Despite foreclosures, rents hold steady
NOVATO
November 13, 2007
5:40am
• Occupancy levels also see no spikes
• ‘There has been no effect on the rental market’
Apartment rental rates held steady in the third quarter, despite people being forced out of their homes by foreclosures, says RealFacts, a Novato-based database publisher specializing in the multifamily housing market.
Even in the Central Valley’s San Joaquin County, which has seen one of the nation’s highest per capita default and foreclosure rates, rents have increased just 2.6 percent year-over-year, with occupancy rates essentially unchanged, says RealFacts.
One straw in the wind might be an increase in rents for two-bedroom/two-bath apartments of 4.6 percent over the past year, the company says.

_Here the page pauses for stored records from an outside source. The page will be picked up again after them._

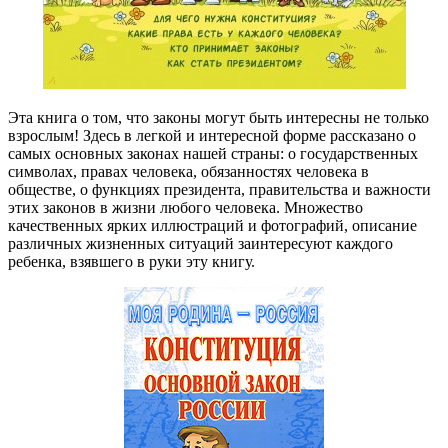
Эта книга о том, что законы могут быть интересны не только
взрослым! Здесь в легкой и интересной форме рассказано о
самых основных законах нашей страны: о государственных
символах, правах человека, обязанностях человека в
обществе, о функциях президента, правительства и важности
этих законов в жизни любого человека. Множество
качественных ярких иллюстраций и фотографий, описание
различных жизненных ситуаций заинтересуют каждого
ребенка, взявшего в руки эту книгу.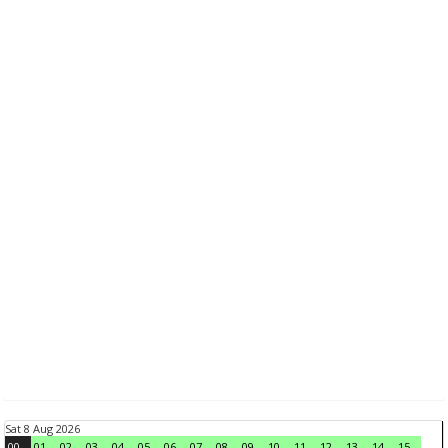
Sat 8 Aug 2026
00
01
02
03
04
05
06
07
08
09
10
11
12
13
14
15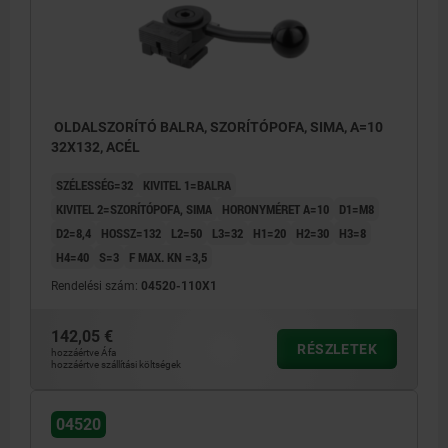
OLDALSZORÍTÓ BALRA, SZORÍTÓPOFA, SIMA, A=10
32X132, ACÉL
SZÉLESSÉG=32
KIVITEL 1=BALRA
KIVITEL 2=SZORÍTÓPOFA, SIMA
HORONYMÉRET A=10
D1=M8
D2=8,4
HOSSZ=132
L2=50
L3=32
H1=20
H2=30
H3=8
H4=40
S=3
F MAX. KN =3,5
Rendelési szám:
04520-110X1
142,05 €
RÉSZLETEK
hozzáértve Áfa
hozzáértve szállítási költségek
04520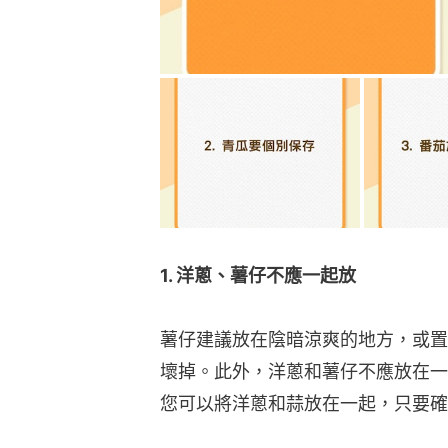
1. 洋蔥、薯仔不應一起放
薯仔建議放在陰暗涼爽的地方，或置
壞掉。此外，洋蔥和薯仔不應放在一
您可以將洋蔥和蒜放在一起，只要確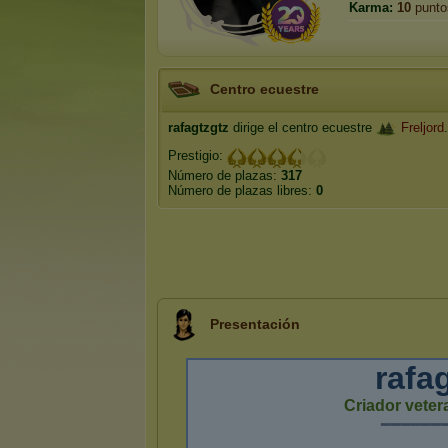
Karma:
10
punto
Centro ecuestre
rafagtzgtz
dirige el centro ecuestre
Freljord
.
Prestigio:
Número de plazas:
317
Número de plazas libres:
0
Presentación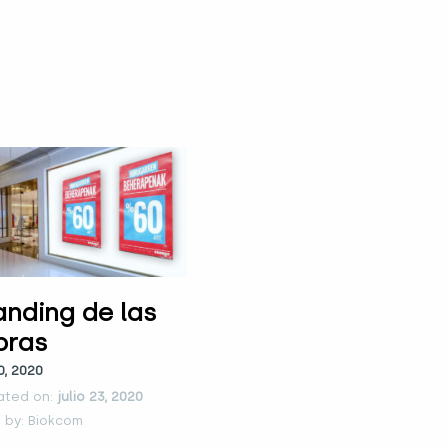
anding de las
bras
0, 2020
ated on:
julio 23, 2020
 by: Biokcom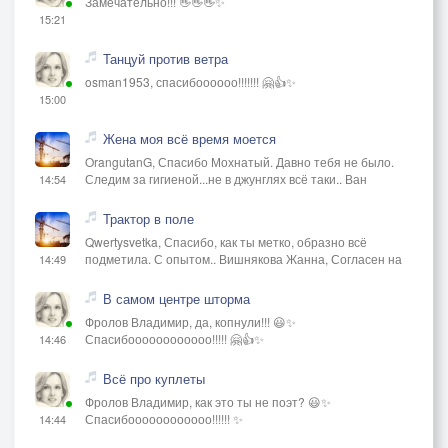
Замечательно!!! 👋👋👋✨
15:21
Танцуй против ветра
osman1953, спасибоооооо!!!!!!! 🤗👍✨
15:00
Жена моя всё время моется
OrangutanG, Спасибо Мохнатый. Давно тебя не было.
Следим за гигиеной...не в джунглях всё таки.. Ван
14:54
Трактор в поле
Qwertysvetka, Спасибо, как ты метко, образно всё
подметила. С опытом.. Вишнякова Жанна, Согласен на
14:49
В самом центре шторма
Фролов Владимир, да, копнули!!! 😃✨
Спасибоооооооооооо!!!!! 🤗👍✨
14:46
Всё про куплеты
Фролов Владимир, как это ты не поэт? 😃✨
Спасибоооооооооооо!!!!!! ✨
14:44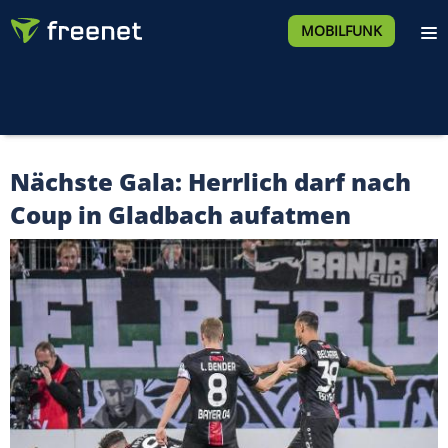
MOBILFUNK
Nächste Gala: Herrlich darf nach
Coup in Gladbach aufatmen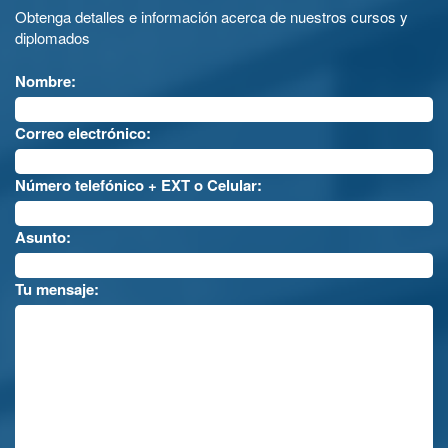
Obtenga detalles e información acerca de nuestros cursos y
diplomados
Nombre:
Correo electrónico:
Número telefónico + EXT o Celular:
Asunto:
Tu mensaje: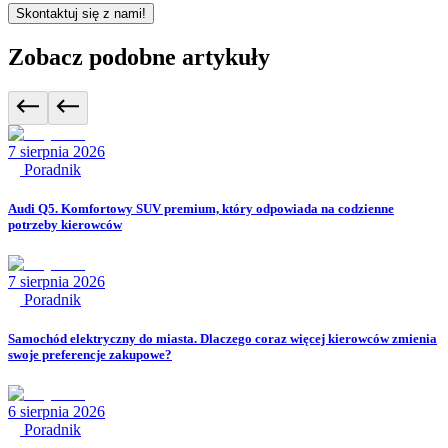
Skontaktuj się z nami!
Zobacz podobne artykuły
7 sierpnia 2026
Poradnik
Audi Q5. Komfortowy SUV premium, który odpowiada na codzienne
potrzeby kierowców
7 sierpnia 2026
Poradnik
Samochód elektryczny do miasta. Dlaczego coraz więcej kierowców zmienia
swoje preferencje zakupowe?
6 sierpnia 2026
Poradnik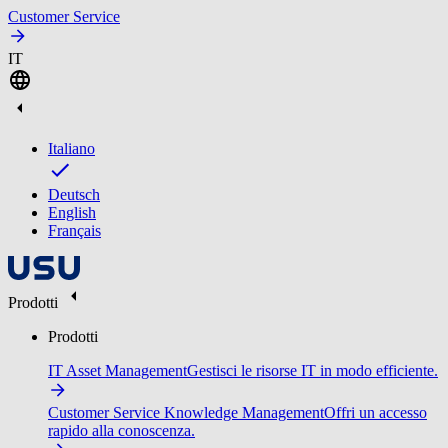
Customer Service
IT
Italiano
Deutsch
English
Français
Prodotti
Prodotti
IT Asset Management
Gestisci le risorse IT in modo efficiente.
Customer Service Knowledge Management
Offri un accesso
rapido alla conoscenza.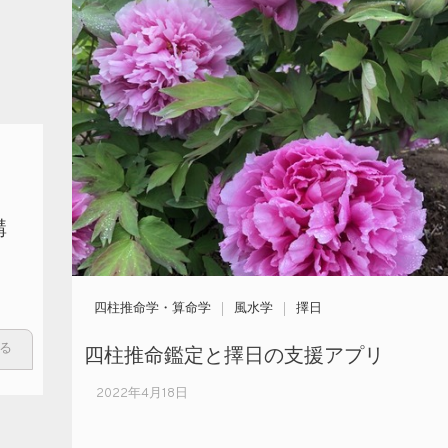
講
四柱推命学・算命学
風水学
擇日
四柱推命鑑定と擇日の支援アプリ
る
2022年4月18日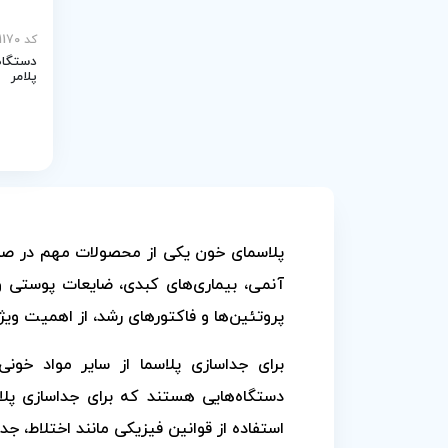
کد MEY-31170
پلامر
پلاسمای خون یکی از محصولات مهم در صنع
آنمی، بیماری‌های کبدی، ضایعات پوستی و
پروتئین‌ها و فاکتورهای رشد، از اهمیت ویژه
برای جداسازی پلاسما از سایر مواد خونی
دستگاه‌هایی هستند که برای جداسازی پلاسم
استفاده از قوانین فیزیکی مانند اختلاط، جدا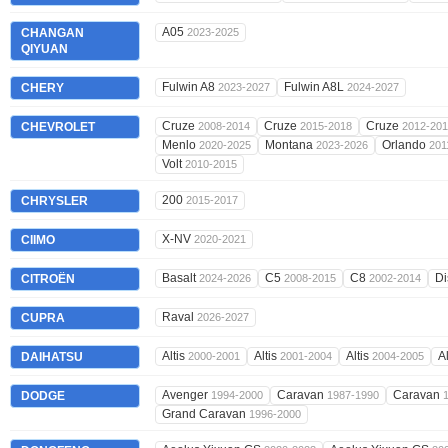
A05
CHANGAN
2023-2025
QIYUAN
Fulwin A8
Fulwin A8L
CHERY
2023-2027
2024-2027
Cruze
Cruze
Cruze
CHEVROLET
2008-2014
2015-2018
2012-20
Menlo
Montana
Orlando
2020-2025
2023-2026
201
Volt
2010-2015
200
CHRYSLER
2015-2017
X-NV
CIIMO
2020-2021
Basalt
C5
C8
Di
CITROËN
2024-2026
2008-2015
2002-2014
Raval
CUPRA
2026-2027
Altis
Altis
Altis
A
DAIHATSU
2000-2001
2001-2004
2004-2005
Avenger
Caravan
Caravan
DODGE
1994-2000
1987-1990
Grand Caravan
1996-2000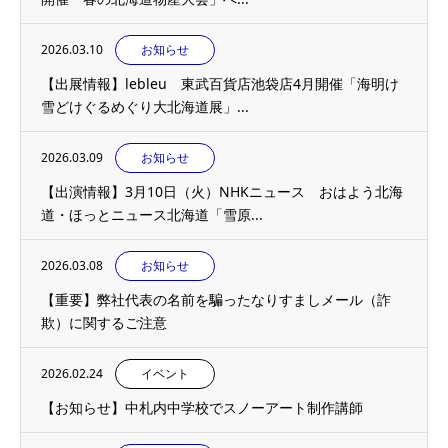
2026.03.10
お知らせ
【出展情報】lebleu 東武百貨店池袋店4月開催「海明け
雪どけぐるめぐり大北海道展」...
2026.03.09
お知らせ
【出演情報】3月10日（火）NHKニュース おはよう北海
道・ほっとニュース北海道「雪原...
2026.03.08
お知らせ
【重要】弊社代表の名前を騙ったなりすましメール（詐
欺）に関するご注意
2026.02.24
イベント
【お知らせ】中札内中学校でスノーアート制作講師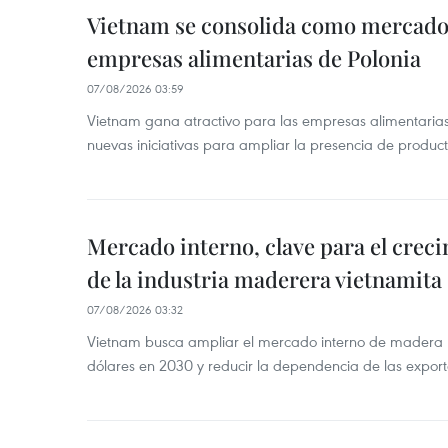
Vietnam se consolida como mercado 
empresas alimentarias de Polonia
07/08/2026 03:59
Vietnam gana atractivo para las empresas alimentarias
nuevas iniciativas para ampliar la presencia de produc
Mercado interno, clave para el crec
de la industria maderera vietnamita
07/08/2026 03:32
Vietnam busca ampliar el mercado interno de madera h
dólares en 2030 y reducir la dependencia de las export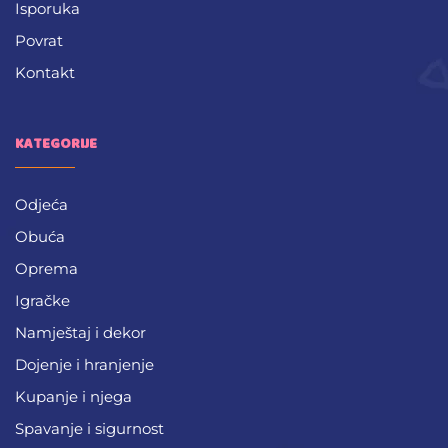
Isporuka
Povrat
Kontakt
KATEGORIJE
Odjeća
Obuća
Oprema
Igračke
Namještaj i dekor
Dojenje i hranjenje
Kupanje i njega
Spavanje i sigurnost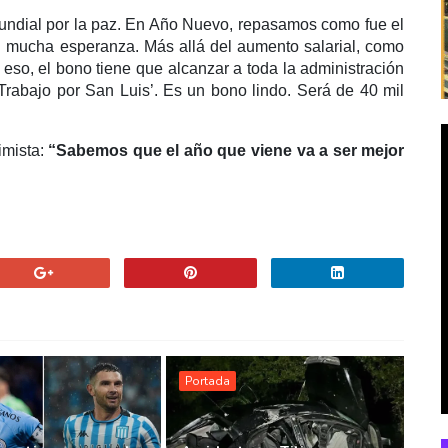
mundial por la paz. En Año Nuevo, repasamos como fue el
 mucha esperanza. Más allá del aumento salarial, como
 eso, el bono tiene que alcanzar a toda la administración
 ‘Trabajo por San Luis’. Es un bono lindo. Será de 40 mil
imista:
“Sabemos que el año que viene va a ser mejor
Portada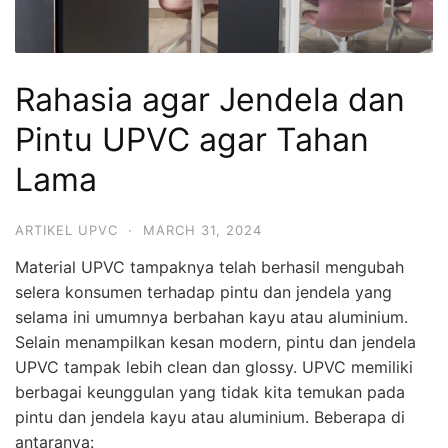
Rahasia agar Jendela dan
Pintu UPVC agar Tahan
Lama
ARTIKEL UPVC
·
MARCH 31, 2024
Material UPVC tampaknya telah berhasil mengubah
selera konsumen terhadap pintu dan jendela yang
selama ini umumnya berbahan kayu atau aluminium.
Selain menampilkan kesan modern, pintu dan jendela
UPVC tampak lebih clean dan glossy. UPVC memiliki
berbagai keunggulan yang tidak kita temukan pada
pintu dan jendela kayu atau aluminium. Beberapa di
antaranya: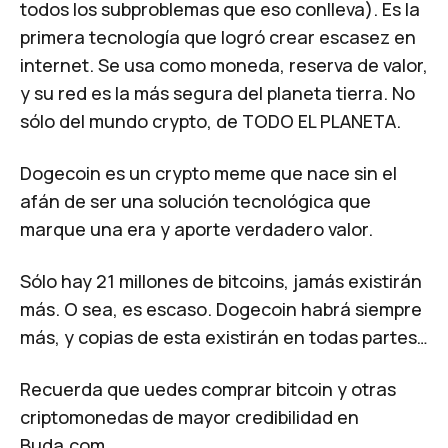
todos los subproblemas que eso conlleva). Es la
primera tecnología que logró crear escasez en
internet. Se usa como moneda, reserva de valor,
y su red es la más segura del planeta tierra. No
sólo del mundo crypto, de TODO EL PLANETA.
Dogecoin es un crypto meme que nace sin el
afán de ser una solución tecnológica que
marque una era y aporte verdadero valor.
Sólo hay 21 millones de bitcoins, jamás existirán
más. O sea, es escaso. Dogecoin habrá siempre
más, y copias de esta existirán en todas partes…
Recuerda que uedes comprar bitcoin y otras
criptomonedas de mayor credibilidad en
Buda.com.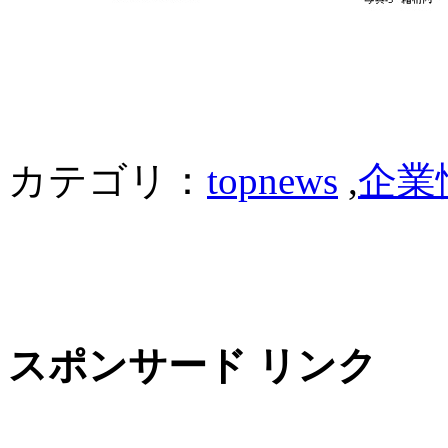
カテゴリ：
topnews
,
企業
スポンサード リンク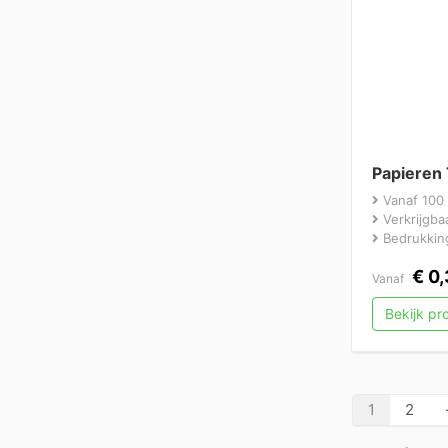
Papieren 
Vanaf 100 
Verkrijgbaa
Bedrukking
€
0,
Vanaf
Bekijk p
1
2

But similar rate increases are seen in other areas of the West, it says.
In Las Vegas, another relatively high foreclosure location, rent increases were also just 2.5 percent, and “2X2” units went up 3.1 percent. In Phoenix, occupancy was unchanged, rents went up by 2.65 percent, “and the only excitement was in studio units, which rocketed up by 6 percent over the past year,” says RealFacts.
“So our conclusion is that there has been no effect on the rental market,” says Caroline Latham, chief executive officer of RealFacts.
“This finding is not so surprising when you stop to think that many of the new condos and houses in subdivisions that were purchased in the past several years were not bought as dwellings but as speculative investments,” she says. “Buyers hope to hold the properties for 18 to 24 months and then sell for 25 percent to 40 percent profit. They never intended to live in the units and didn’t want to become landlords, so the houses were not effectively dwelling units; they were only an investment product.”
Some estimates put this motive for investment in the housing market as high as one-third to one-half of all purchases, Ms. Latham says.